The proposed reforms seek to streamline the planning system, with councils publicly consulting and designating areas as growth, renewal or protected in a new local plan. And these local plans are expected to have cleared all hurdles within just 30 months.

Plans would be expected to set clear development rules rather than general policy. Meet those rules in a designated growth area and you clear the first hurdle of outline permission; go on to propose beautiful development in line with locally produced design guides, that have been developed with genuine community involvement rather than meaningless ‘consultation’, and the next stages will be much simpler than they are presently.

All the while we would better protect our green belt, our heritage assets and conservation areas, and areas of significant flood risk. We pay lip service to ‘placemaking’, but often we fail to deliver beautiful, functional, sustainable places.

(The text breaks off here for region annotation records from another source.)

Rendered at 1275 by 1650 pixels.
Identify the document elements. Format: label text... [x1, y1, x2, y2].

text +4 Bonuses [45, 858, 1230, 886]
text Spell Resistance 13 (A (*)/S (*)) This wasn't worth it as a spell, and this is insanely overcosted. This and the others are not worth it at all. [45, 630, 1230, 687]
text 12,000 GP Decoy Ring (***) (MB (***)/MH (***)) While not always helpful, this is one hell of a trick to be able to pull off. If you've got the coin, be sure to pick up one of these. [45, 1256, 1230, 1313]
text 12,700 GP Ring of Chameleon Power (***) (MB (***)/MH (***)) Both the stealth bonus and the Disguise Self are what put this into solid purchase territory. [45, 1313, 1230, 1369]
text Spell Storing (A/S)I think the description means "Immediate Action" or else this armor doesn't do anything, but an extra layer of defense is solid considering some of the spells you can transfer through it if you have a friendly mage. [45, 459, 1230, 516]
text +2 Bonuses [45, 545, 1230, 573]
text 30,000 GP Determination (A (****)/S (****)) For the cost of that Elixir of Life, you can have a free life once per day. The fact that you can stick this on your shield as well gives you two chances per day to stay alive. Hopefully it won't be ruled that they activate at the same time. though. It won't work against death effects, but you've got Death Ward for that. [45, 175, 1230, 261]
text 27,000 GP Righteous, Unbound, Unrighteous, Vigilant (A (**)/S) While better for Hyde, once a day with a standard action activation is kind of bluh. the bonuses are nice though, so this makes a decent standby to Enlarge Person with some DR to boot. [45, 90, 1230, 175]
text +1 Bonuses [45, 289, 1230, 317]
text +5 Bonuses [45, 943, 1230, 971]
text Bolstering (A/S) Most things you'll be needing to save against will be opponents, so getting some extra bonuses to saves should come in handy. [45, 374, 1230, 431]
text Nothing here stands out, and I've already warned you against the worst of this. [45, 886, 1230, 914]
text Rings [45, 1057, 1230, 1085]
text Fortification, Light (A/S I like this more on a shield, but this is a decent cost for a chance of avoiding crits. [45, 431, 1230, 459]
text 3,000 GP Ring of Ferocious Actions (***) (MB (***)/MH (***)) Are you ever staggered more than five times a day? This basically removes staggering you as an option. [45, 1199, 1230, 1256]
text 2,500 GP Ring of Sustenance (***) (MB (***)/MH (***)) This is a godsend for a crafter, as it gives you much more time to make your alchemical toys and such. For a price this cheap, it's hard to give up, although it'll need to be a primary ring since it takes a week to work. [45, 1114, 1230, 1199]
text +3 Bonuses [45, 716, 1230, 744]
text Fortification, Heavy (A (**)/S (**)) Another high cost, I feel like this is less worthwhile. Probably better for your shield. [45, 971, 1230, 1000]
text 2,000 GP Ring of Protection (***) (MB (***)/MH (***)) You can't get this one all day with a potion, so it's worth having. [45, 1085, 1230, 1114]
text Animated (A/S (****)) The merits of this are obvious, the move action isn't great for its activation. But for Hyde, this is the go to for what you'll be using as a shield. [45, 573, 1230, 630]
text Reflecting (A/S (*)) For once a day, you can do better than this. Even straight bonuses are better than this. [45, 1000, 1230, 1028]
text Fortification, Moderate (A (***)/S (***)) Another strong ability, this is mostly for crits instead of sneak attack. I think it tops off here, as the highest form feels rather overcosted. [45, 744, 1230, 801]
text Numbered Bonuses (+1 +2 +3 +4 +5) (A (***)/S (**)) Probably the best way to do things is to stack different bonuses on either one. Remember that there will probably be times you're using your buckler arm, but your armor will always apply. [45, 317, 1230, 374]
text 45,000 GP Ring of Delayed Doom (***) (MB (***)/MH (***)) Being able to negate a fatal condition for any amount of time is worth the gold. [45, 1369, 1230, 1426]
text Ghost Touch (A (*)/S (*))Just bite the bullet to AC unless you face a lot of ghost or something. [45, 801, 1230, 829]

Whenever I ask my constituents – and I have asked many thousands since December – if we should build more affordable housing, the answer is overwhelmingly yes. Yet the median house price in Workington is only 63 per cent of that for the whole of England and Wales, while the median salary is higher than that across the UK. The current system of assessing financial viability and negotiating section 106 agreements has not delivered the affordable housing that people need, in the areas that they want. It is a constant race to the bottom, while communities lack the infrastructure upgrades that should come alongside development.

These proposals seek to address that imbalance, with a new flat rate charge for infrastructure, and greater powers for local authorities to determine how that is spent. At the same time, we would look to close the loopholes whereby permitted development rights circumvent the need to provide for necessary infrastructure upgrades. And we are clear that the new system must provide greater infrastructure spending than currently, and should seek to deliver more affordable housing on-site.

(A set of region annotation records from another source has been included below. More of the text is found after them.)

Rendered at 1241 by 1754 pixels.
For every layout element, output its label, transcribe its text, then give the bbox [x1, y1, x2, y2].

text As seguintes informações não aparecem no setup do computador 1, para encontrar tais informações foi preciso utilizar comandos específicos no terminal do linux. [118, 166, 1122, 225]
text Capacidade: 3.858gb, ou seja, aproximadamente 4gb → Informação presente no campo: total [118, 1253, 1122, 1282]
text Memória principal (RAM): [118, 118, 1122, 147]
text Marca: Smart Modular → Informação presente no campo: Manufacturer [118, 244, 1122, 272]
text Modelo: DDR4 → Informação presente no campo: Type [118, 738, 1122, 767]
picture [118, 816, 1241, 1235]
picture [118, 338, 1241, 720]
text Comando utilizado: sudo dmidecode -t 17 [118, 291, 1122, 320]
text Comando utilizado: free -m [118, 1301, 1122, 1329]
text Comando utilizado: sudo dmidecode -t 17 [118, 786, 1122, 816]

We must be more ambitious in our aims for desirable local communities: every development should deliver net gain, not just no net harm. We should not be afraid to ask for beauty in our built environment. We must refocus on design, on quality, and on sustainability.

We’ve come a long way in recent years, and construction last year hit a 30-year high. But too much of what we build is low-quality, and often deemed ugly by local residents. Planning works best when it’s locally-led. A poor planning process leads to poor outcomes, and that has led to a collapse of confidence in local authorities to deliver large-scale development in a way that benefits communities.

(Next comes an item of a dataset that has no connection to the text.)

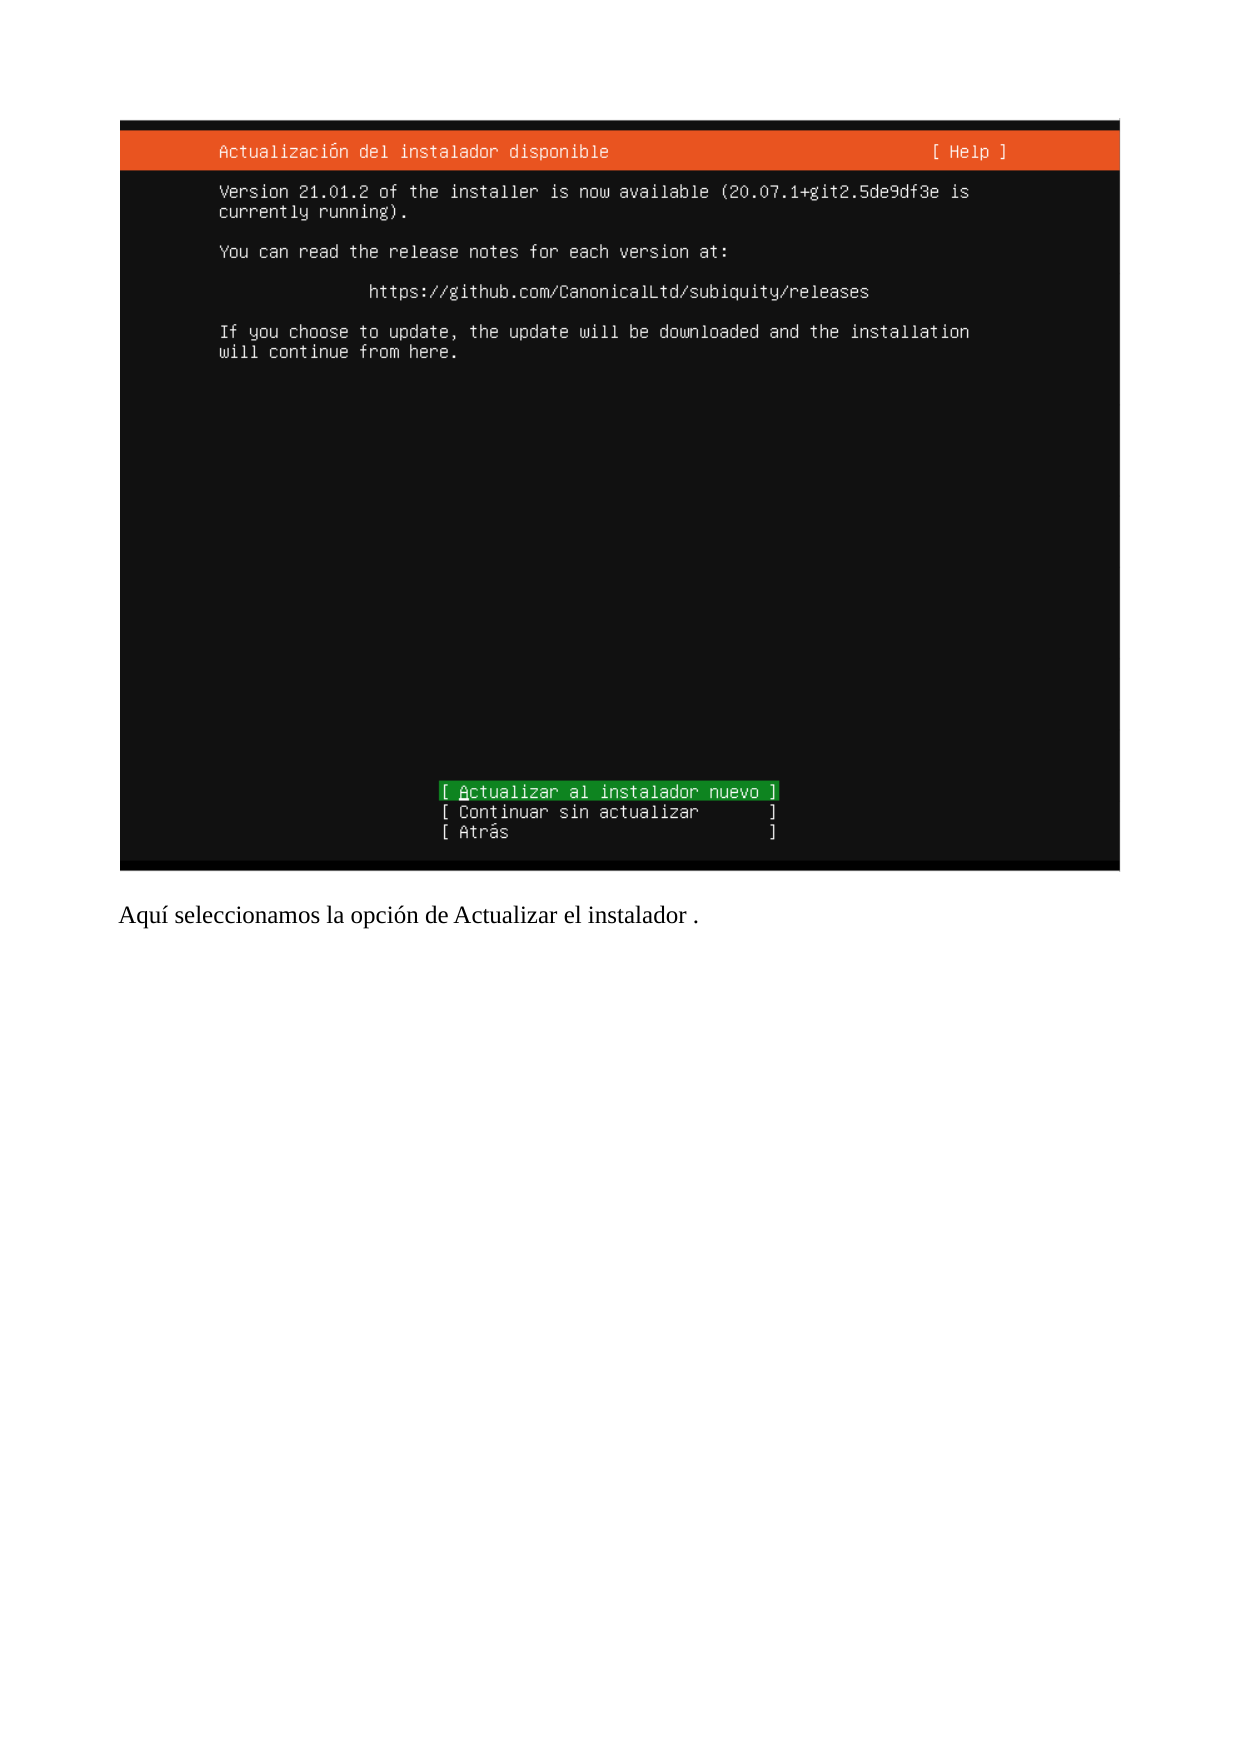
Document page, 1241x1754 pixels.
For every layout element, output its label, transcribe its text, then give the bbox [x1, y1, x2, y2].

text Aquí seleccionamos la opción de Actualizar el instalador . [118, 901, 1122, 929]
picture [120, 118, 1121, 872]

These reforms give local people a greater and much more meaningful say in their locality, while making it easier to access and understand planning proposals and harnessing digital technology to create a more transparent planning system. They seek to increase the supply of beautiful, quality affordable homes in the places that people need and want them. They will deliver the infrastructure that communities need, and support the renewal and regeneration of our towns and cities.

We must seize this opportunity to put people at the heart of planning with both hands, creating a system that works for all. If we are to be ambitious in our hopes for the future, we must be ambitious in the reforms that will deliver them.